The most logical step is for medical organizations, through scientific studies,
develop accepted benchmarks and "Best Practice" patterns, many of which already
exist, but not universally implemented. More research efforts, dollars and
scientific papers should be devoted to the study of cost-effectiveness of
various treatment paradigms. Work on "comparative effectiveness research"
(CER) has received impetus with recent federal funding. Knowing the
effectiveness and economics of various alternatives will help doctors and
hospitals to better practice and accept, or counter, directives of
healthcare-insurers; who are positioning themselves as "healthcare-managing"
corporations. These corporations will likely consume even more of the premiums
as administrative costs.
A parallel step is for existing authorities to develop R&D (a new acronym) for
all stake-holders, including the public, to promote evidence-based,
cost-effective medical care. While organized medicine and others eagerly
seeks carrots, few propose disincentives for poor practice-patterns.

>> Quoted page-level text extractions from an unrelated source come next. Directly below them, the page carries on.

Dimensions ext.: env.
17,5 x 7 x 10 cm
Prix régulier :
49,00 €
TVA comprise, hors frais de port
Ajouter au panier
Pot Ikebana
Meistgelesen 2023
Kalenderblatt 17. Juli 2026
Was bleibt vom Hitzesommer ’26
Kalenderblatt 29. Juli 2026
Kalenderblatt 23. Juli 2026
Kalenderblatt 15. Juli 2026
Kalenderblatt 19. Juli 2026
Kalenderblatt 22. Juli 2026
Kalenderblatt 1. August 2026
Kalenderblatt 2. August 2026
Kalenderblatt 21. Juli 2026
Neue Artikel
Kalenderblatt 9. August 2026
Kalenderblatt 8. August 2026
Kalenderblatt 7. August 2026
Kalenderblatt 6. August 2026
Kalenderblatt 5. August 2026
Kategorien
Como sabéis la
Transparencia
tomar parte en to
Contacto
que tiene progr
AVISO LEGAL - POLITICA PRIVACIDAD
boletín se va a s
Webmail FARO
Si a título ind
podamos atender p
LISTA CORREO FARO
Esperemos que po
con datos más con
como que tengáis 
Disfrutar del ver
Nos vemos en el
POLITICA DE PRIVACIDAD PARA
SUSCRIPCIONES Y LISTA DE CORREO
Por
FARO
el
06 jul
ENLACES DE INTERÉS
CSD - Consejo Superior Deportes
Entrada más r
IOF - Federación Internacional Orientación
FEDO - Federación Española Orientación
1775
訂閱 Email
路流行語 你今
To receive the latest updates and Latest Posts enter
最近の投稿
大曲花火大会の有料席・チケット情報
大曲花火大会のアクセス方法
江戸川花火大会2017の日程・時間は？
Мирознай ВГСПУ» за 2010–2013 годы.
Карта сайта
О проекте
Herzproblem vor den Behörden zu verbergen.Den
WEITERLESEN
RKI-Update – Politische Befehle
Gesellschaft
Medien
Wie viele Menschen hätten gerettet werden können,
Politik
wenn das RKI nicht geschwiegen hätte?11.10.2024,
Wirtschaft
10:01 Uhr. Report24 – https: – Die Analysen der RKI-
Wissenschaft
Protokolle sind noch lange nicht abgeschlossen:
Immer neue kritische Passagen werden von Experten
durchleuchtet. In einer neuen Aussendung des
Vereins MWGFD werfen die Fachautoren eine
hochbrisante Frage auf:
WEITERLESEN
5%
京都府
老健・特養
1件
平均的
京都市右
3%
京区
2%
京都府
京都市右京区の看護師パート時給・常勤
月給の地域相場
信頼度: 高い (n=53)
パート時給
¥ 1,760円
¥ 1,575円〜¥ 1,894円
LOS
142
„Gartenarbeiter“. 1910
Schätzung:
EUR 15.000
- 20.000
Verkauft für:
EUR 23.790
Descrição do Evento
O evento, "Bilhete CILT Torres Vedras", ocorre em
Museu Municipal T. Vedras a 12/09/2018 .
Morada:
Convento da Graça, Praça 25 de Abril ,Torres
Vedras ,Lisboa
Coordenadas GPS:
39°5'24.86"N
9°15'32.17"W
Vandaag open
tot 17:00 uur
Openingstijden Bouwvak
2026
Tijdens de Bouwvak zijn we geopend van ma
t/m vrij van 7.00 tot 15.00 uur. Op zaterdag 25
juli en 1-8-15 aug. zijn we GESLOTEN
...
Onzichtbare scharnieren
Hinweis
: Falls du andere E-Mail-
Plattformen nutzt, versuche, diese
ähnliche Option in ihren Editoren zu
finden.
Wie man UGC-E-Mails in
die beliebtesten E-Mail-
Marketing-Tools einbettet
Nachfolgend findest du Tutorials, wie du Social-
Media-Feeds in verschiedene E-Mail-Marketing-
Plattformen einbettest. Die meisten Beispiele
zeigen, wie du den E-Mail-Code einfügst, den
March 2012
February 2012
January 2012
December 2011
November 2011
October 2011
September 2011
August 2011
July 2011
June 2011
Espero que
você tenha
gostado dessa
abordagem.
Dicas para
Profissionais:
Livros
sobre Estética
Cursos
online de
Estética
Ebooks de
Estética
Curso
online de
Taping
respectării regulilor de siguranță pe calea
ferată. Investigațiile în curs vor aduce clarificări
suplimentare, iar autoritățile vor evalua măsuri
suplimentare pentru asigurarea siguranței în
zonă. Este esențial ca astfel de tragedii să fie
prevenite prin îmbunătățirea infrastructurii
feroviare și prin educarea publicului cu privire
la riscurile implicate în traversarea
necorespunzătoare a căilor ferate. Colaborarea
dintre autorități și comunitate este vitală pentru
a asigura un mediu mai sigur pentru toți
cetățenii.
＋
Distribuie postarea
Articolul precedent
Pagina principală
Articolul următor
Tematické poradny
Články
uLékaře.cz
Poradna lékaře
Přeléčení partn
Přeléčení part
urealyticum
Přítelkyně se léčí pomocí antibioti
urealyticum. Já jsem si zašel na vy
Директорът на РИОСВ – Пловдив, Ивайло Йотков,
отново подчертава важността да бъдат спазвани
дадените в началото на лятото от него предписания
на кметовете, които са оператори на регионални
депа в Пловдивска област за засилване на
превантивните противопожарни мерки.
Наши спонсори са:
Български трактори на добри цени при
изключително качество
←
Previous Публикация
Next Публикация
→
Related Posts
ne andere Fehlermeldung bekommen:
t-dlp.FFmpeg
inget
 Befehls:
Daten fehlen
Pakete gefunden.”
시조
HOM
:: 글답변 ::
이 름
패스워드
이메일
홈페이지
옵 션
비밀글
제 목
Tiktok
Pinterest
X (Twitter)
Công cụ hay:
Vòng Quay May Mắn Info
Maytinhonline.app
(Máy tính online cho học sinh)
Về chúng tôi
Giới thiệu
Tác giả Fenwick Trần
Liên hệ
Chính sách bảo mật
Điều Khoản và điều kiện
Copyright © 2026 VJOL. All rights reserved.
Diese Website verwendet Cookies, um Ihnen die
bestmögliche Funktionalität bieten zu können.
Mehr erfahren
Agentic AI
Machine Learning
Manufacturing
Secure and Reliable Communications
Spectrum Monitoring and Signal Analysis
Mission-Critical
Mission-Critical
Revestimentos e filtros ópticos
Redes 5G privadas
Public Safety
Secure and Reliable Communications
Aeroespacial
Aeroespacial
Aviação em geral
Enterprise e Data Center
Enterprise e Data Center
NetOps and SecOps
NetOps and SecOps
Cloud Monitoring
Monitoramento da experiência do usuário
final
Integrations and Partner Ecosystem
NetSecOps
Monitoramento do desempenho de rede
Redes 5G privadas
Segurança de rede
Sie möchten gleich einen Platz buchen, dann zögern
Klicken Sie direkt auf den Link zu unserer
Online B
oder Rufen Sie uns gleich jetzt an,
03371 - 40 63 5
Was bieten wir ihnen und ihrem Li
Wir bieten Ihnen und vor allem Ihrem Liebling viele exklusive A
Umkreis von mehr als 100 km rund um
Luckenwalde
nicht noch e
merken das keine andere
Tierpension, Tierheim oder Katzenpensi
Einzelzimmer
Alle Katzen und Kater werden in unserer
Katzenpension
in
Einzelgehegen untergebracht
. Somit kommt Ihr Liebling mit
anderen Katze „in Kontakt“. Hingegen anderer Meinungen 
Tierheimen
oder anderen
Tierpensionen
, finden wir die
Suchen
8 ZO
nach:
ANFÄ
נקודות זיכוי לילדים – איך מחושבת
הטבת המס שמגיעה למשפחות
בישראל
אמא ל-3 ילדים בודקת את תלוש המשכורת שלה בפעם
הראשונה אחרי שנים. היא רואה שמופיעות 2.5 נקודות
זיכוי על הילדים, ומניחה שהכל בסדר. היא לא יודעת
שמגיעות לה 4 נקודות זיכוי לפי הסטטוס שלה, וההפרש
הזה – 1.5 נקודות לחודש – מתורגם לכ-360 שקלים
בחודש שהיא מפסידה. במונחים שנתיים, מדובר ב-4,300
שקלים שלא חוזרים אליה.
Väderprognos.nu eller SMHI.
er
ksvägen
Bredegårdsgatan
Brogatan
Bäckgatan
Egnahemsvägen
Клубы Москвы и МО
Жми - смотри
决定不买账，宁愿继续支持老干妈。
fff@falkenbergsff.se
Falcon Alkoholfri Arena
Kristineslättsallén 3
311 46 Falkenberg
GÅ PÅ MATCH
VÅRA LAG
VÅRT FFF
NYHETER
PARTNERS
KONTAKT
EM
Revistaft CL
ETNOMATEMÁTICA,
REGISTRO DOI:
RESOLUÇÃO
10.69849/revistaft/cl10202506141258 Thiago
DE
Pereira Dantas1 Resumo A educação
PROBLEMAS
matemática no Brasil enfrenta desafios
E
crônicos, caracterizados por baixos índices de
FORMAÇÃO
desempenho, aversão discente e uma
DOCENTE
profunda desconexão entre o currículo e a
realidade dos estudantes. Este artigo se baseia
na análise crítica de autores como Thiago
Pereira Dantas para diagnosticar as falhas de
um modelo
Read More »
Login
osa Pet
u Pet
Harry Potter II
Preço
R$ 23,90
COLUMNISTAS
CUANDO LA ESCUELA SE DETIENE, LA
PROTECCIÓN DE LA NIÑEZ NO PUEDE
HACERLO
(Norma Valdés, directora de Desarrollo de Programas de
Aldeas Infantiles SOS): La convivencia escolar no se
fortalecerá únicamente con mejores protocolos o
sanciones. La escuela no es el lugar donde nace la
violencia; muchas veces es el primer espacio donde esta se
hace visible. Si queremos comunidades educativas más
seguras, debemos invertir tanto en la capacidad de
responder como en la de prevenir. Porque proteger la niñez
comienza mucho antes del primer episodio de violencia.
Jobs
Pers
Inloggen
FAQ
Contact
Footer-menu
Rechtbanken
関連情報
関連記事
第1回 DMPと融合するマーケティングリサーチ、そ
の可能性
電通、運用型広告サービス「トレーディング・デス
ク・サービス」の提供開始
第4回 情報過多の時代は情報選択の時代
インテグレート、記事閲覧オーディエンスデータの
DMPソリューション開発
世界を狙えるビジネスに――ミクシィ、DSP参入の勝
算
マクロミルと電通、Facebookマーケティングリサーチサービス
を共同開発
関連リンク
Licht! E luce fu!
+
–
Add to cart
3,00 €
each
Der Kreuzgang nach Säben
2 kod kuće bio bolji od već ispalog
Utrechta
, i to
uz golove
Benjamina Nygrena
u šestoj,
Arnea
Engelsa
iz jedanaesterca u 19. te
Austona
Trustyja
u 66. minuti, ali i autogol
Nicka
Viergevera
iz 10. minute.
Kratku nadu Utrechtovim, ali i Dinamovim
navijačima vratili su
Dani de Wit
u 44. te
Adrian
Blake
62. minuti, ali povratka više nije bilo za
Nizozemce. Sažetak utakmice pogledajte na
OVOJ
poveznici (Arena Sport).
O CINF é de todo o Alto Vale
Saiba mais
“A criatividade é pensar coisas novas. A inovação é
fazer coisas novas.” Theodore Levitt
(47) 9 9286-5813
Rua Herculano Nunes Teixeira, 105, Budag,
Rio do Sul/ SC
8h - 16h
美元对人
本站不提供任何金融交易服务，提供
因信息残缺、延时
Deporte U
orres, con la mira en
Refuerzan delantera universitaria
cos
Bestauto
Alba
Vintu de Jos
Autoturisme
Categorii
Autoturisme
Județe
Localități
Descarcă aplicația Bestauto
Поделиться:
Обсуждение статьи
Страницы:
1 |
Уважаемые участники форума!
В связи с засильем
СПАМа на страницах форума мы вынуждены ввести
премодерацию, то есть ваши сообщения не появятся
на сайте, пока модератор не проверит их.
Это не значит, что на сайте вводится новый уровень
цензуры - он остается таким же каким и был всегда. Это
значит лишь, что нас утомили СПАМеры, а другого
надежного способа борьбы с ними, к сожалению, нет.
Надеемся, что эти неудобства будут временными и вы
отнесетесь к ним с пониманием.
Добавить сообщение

Itemized computer billing and electronic medical record (EMR) lends itself to
biometric analysis, making it easy to detect poor
practice-patterns. Non-payment of charges is probably the best incentive to
stop inappropriate care, with the quickest response-time for change. It is
less punitive than fines or malpractice lawsuits. To reduce incentives
for "volume" of care, some suggest use of "bundled reimbursement." This
approach needs to be structured and monitored, as should other benchmarks,
to prevent undesirable gate-keepers - medical or bureaucratic.